Lev Grossman, Time magazine’s book critic, was an informed and enthusiastic moderator for the May 29th BEA panel on animal fantasy in children’s books. His daughter is a big fan of the genre, he said, particularly Tui T. Sutherland’s Wings of Fire series, about a world where dragons rule and humans are often prey.
“In most books, the humans are taming or riding the dragons,” Sutherland said of her series. “But I wanted to write a world where dragons fall in love and have their own society. I thought, in a world of dragons, humans likely wouldn’t fair well.” Sutherland’s favorite dragon books include Anne McCaffrey’s Pern series and books by Naomi Novik. “A lot of animal fantasy is serious and dark,” she said. “But I wanted my dragons to be fun and light.”
Joining Sutherland on the panel were Inbali Iserles, the British author of the Foxcraft series, as well as Jackson Pearce and Maggie Stiefvater, co-authors of Pip Bartlett’s Guide to Magical Creatures.
Grossman invited Iserles to talk about why she chose foxes for her series. “There are foxes living in central London,” Iserles said. “You actually see them in the city. They are very misunderstood. Not only are they hunted by hounds but they are considered tricksters, alive with the devil, and bad luck. They seem to have the ability to appear and disappear, so shape-shifting seemed a logical possibility for foxes – and foxcraft is a certain kind of fox magic.” Iserles expressed her wish to spend a week as a fox, and be totally immersed in the world of foxes as she researches her books. “There is an intense compassion for animals in most people,” she said. “In animal fantasy, they’re not totally domestic, we don’t totally understand them, and that is very alluring.”
Unlike Iserles’s and Sutherland’s books, which are narrated by creatures, the new novel by Pearce and Stiefvater is narrated by a human girl. “Pip has a magical power – she can understand what animals are saying,” Stievfater explained. She can tell the difference between what they are doing and what they are really thinking. As Pip meets creatures in real life, she realizes they are very different than what she’s read about in books, so in the novel, she’s decided to talk about them from her perspective.”

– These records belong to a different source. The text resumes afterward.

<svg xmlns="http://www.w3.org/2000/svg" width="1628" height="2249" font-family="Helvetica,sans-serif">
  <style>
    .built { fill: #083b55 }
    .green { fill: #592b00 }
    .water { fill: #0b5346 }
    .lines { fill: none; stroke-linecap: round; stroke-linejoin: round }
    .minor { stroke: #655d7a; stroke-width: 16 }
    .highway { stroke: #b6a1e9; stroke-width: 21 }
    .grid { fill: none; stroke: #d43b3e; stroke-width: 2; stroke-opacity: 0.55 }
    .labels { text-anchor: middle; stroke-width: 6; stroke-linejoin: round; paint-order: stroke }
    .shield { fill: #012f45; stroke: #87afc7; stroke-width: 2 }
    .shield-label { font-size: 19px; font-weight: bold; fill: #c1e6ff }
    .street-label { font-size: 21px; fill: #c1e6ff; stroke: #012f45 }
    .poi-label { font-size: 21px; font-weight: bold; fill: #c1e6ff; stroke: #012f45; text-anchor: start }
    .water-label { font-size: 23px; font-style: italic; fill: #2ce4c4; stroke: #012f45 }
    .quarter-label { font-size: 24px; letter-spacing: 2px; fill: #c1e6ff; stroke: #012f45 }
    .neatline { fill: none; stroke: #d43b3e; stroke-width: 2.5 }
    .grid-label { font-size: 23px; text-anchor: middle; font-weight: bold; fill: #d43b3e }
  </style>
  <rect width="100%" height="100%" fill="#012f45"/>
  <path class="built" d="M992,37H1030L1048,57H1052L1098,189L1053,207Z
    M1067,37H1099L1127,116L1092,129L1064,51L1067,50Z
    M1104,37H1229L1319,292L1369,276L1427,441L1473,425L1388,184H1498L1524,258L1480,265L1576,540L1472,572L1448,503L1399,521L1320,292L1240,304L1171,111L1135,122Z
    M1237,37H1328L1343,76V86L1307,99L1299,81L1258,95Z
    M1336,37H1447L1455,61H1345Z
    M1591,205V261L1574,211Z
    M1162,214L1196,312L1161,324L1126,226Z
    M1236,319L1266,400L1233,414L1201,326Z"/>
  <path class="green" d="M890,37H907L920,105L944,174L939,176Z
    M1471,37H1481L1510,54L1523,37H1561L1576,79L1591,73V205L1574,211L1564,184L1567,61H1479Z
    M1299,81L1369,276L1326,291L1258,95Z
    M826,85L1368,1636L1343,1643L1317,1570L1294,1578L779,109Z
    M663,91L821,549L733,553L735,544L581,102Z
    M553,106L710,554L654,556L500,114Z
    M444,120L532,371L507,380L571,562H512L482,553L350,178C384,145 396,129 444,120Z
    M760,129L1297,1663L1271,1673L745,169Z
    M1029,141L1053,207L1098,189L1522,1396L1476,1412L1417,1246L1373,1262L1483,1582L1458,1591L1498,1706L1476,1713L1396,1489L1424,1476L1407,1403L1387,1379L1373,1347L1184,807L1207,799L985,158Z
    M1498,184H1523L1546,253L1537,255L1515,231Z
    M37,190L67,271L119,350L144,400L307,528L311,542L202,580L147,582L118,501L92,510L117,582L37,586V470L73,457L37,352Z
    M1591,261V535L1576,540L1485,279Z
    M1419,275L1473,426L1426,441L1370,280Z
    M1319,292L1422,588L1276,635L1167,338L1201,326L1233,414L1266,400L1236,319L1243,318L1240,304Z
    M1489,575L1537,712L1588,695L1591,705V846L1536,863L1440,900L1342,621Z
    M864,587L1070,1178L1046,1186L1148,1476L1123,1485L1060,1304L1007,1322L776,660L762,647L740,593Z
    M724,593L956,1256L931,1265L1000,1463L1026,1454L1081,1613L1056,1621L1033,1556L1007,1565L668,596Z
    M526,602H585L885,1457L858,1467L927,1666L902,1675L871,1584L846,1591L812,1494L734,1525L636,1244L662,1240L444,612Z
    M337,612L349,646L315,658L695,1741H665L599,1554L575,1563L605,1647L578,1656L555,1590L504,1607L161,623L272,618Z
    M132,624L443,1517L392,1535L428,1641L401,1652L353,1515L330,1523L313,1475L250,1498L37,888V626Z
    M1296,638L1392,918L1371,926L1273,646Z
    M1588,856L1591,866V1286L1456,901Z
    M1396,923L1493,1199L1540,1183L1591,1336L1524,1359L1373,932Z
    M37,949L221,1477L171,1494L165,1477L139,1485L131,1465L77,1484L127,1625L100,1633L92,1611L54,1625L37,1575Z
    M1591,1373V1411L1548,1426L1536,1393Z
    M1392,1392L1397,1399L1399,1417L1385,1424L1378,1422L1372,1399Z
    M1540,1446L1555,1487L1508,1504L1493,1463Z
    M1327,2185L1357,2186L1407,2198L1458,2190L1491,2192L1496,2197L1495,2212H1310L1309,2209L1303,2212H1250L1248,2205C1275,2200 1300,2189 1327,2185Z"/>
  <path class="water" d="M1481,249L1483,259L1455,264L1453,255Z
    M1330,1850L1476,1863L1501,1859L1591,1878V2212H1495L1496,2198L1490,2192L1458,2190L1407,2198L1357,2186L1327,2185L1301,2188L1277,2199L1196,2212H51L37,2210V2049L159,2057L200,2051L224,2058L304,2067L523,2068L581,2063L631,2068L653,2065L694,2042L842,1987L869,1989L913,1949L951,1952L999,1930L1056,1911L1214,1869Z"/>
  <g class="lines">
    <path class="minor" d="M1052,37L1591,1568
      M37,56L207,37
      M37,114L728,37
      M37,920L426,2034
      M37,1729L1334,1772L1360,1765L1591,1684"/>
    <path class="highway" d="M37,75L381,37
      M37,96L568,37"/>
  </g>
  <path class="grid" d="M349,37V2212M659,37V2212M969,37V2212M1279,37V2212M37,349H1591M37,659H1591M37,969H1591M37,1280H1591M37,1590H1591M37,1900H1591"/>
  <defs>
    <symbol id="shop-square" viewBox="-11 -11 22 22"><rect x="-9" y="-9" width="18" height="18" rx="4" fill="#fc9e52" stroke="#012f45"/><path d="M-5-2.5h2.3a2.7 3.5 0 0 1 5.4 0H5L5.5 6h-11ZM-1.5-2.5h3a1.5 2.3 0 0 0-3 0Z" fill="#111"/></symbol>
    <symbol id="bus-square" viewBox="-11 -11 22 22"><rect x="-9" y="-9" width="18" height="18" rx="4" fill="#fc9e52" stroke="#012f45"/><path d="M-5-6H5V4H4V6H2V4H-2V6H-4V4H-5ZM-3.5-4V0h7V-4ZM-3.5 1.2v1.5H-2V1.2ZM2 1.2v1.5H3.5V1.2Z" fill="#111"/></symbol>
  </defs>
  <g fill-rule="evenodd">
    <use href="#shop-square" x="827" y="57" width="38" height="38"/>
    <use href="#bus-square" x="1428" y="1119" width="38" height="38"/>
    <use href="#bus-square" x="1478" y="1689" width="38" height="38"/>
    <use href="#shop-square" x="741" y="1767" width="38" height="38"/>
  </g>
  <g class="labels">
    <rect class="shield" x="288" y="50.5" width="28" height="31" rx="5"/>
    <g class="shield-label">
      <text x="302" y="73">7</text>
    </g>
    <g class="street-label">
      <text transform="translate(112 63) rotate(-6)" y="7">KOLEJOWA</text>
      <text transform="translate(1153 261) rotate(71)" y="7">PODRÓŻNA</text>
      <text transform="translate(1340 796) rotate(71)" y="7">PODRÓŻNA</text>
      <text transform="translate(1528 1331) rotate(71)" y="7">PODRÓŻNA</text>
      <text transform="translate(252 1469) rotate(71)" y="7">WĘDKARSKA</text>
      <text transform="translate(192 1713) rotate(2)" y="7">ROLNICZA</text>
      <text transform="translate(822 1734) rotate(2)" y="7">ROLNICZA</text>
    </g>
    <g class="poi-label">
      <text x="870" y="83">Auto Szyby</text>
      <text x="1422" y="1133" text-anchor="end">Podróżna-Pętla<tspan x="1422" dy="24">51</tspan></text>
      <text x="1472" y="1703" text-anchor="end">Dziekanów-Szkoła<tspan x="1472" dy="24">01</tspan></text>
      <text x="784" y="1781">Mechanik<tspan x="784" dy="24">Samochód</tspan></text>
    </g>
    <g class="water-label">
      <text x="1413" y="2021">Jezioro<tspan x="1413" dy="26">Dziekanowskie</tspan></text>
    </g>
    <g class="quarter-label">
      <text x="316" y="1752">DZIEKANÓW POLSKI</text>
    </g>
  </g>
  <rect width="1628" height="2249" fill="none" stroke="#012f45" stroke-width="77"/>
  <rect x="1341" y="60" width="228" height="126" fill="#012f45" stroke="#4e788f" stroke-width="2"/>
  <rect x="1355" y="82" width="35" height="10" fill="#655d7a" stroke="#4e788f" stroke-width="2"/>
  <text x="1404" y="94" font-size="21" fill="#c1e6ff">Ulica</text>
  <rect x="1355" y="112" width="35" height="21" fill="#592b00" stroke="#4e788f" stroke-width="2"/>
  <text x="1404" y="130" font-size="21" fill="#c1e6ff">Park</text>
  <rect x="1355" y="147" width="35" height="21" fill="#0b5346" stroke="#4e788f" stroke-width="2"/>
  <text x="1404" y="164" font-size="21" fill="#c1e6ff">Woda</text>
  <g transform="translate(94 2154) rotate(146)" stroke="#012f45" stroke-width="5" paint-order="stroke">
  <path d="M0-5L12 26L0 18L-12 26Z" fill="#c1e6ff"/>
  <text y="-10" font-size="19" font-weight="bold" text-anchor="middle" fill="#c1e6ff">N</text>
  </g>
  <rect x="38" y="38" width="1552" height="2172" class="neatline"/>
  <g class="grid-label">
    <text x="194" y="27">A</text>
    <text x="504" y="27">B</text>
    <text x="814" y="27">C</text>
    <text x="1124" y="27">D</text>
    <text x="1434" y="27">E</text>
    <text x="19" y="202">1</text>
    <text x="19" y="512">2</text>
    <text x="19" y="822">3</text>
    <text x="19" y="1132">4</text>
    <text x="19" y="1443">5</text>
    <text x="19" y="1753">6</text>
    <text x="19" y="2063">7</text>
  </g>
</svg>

Pearce said they wrote a book that features magical creatures because animals are good companions – especially for children. “In a world where adults are in control of your life,” Pearce said, “animals need you and love you unconditionally in the same way children need adults. Animals are such good listeners.”
The collaboration between Stiefvater and Pearce began in an idyllic setting: they were on retreat at a beach house in Malibu. “We were sitting around in a hot tub when we thought up Pip,” Stiefvater said.
Grossman posed one last, very appropriate question to the panel: If you have magical creature with you at all times, which one would it be? “The baku,” Sutherland said. “It’s from Japan, it’s fuzzy and blue. And it eats your nightmares. It’s very useful!” Iserles mentioned a lioness goddess. Pearce wished for a puppy-sized unicorn, since she lives in a condo. And Stiefvater wanted a man-eating horse, like from her novel The Scorpio Races.